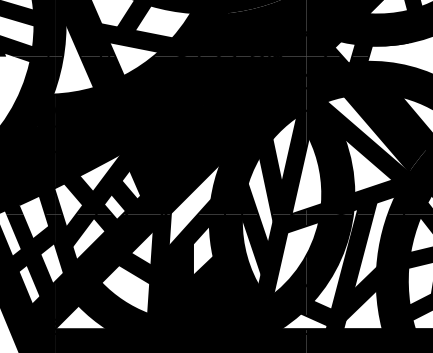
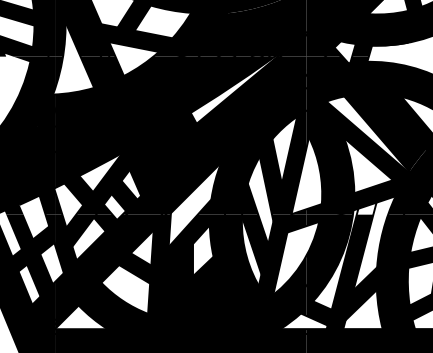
fill at (233, 89): present -> none
fill at (366, 208): present -> none
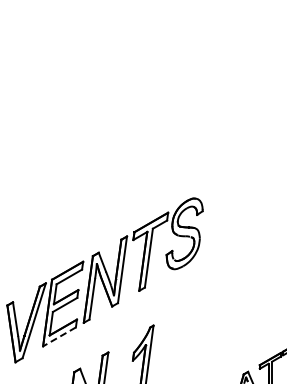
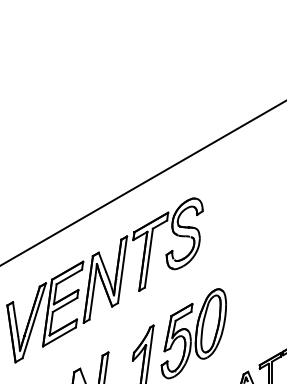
line at (142, 183): none -> present
part at (193, 333): none -> present
line at (59, 336): dashed -> solid
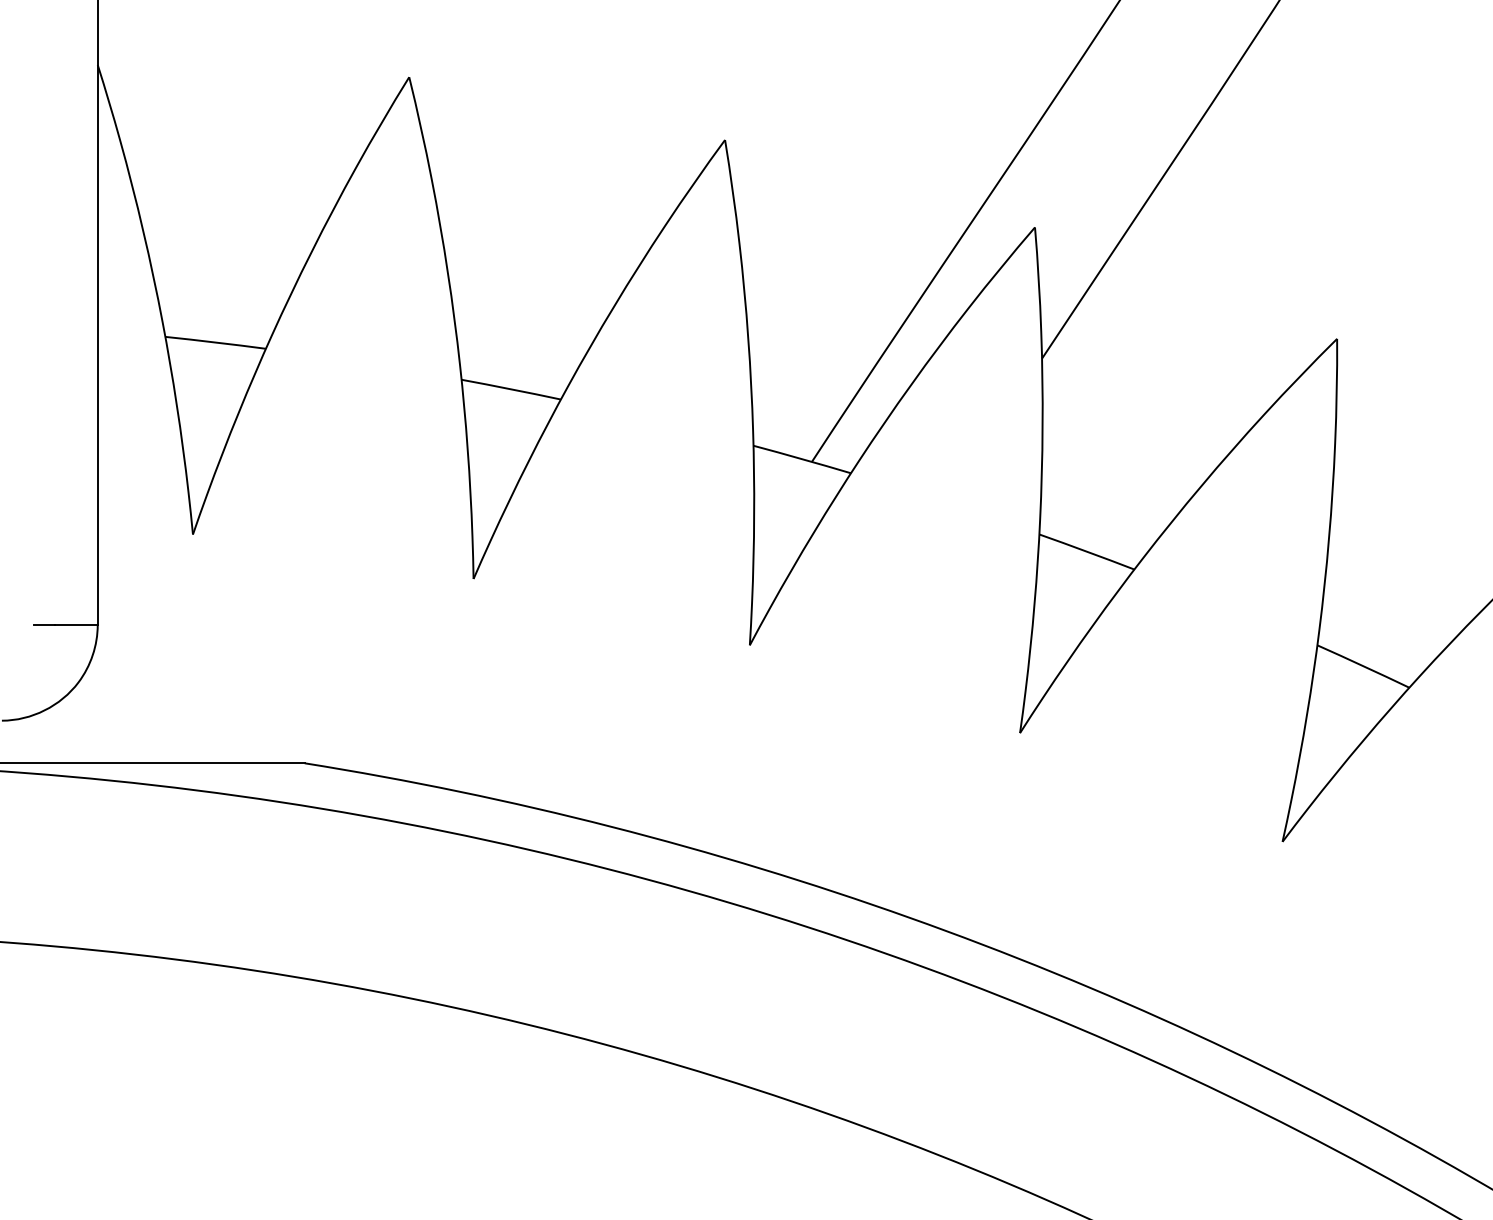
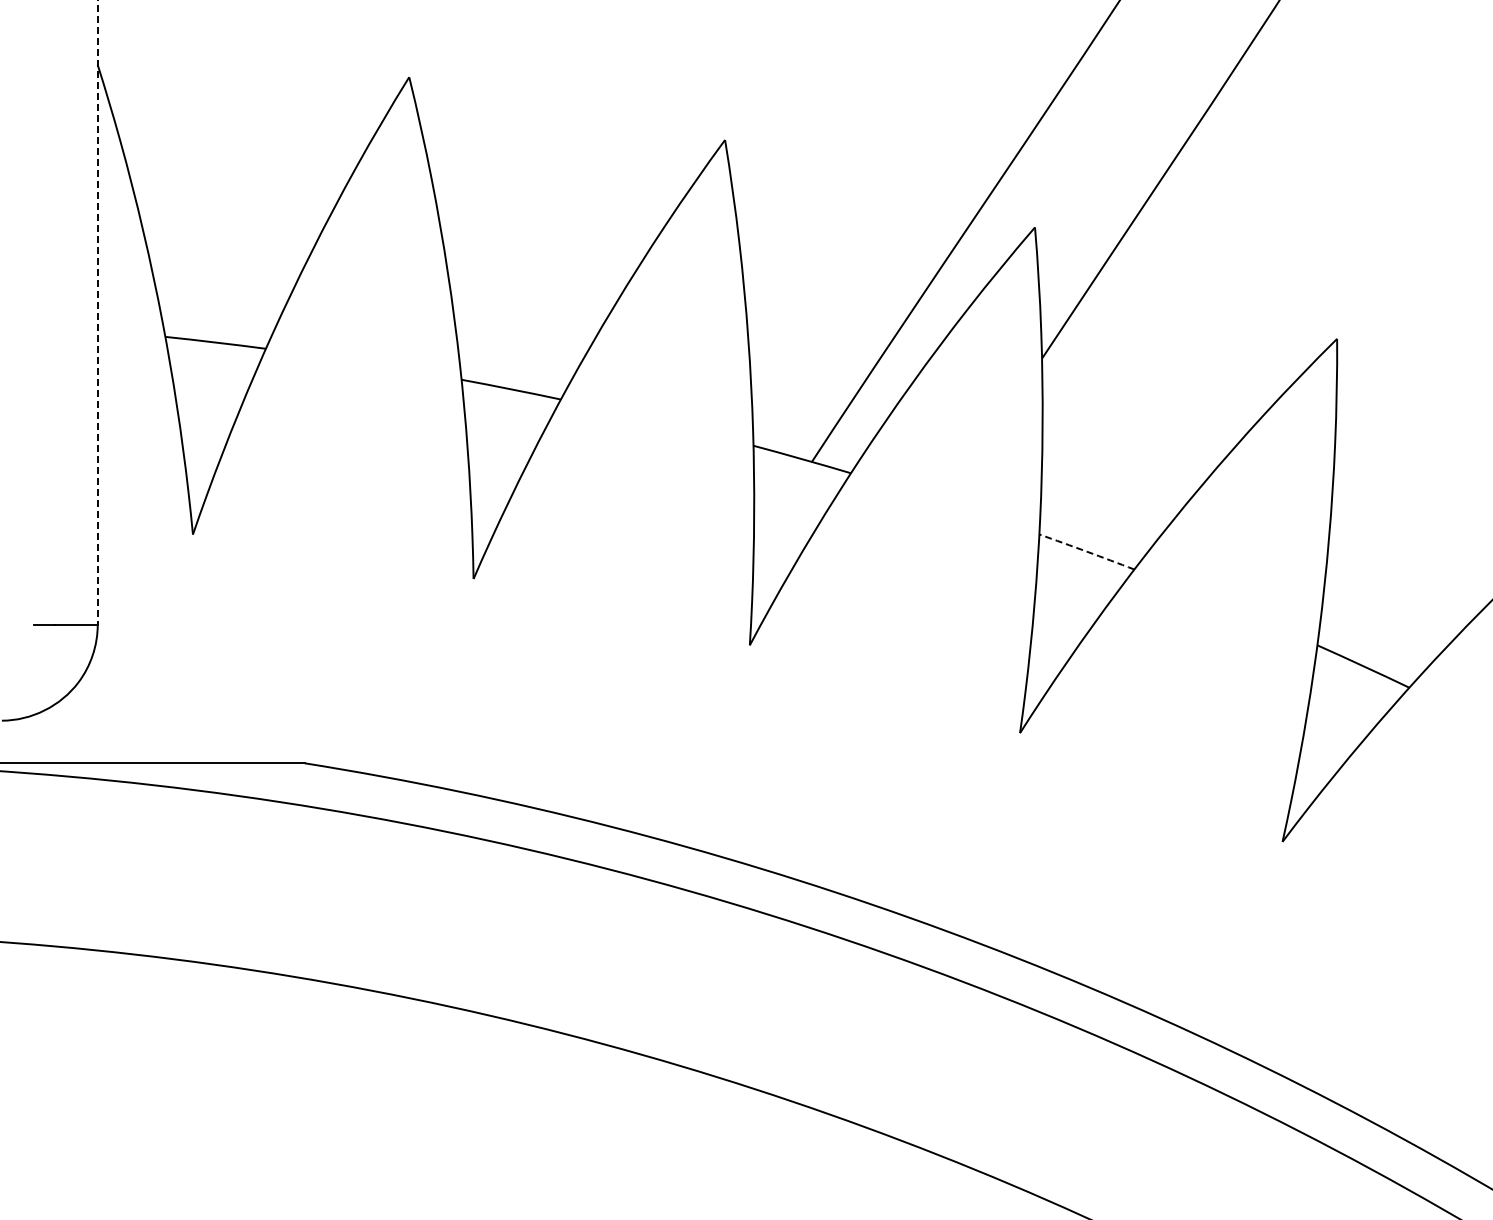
line at (97, 312): solid -> dashed
arc at (1087, 551): solid -> dashed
◇ ◇ ◇ ◇ ◇ ◇ ◇
§ Written request:
Reproduce every line of the data above without changes, leaving out the pictures.

§ Expected answer:
fill at (233, 89): present -> none
fill at (366, 208): present -> none
line at (142, 183): none -> present
part at (193, 333): none -> present
line at (59, 336): dashed -> solid
line at (97, 312): solid -> dashed
arc at (1087, 551): solid -> dashed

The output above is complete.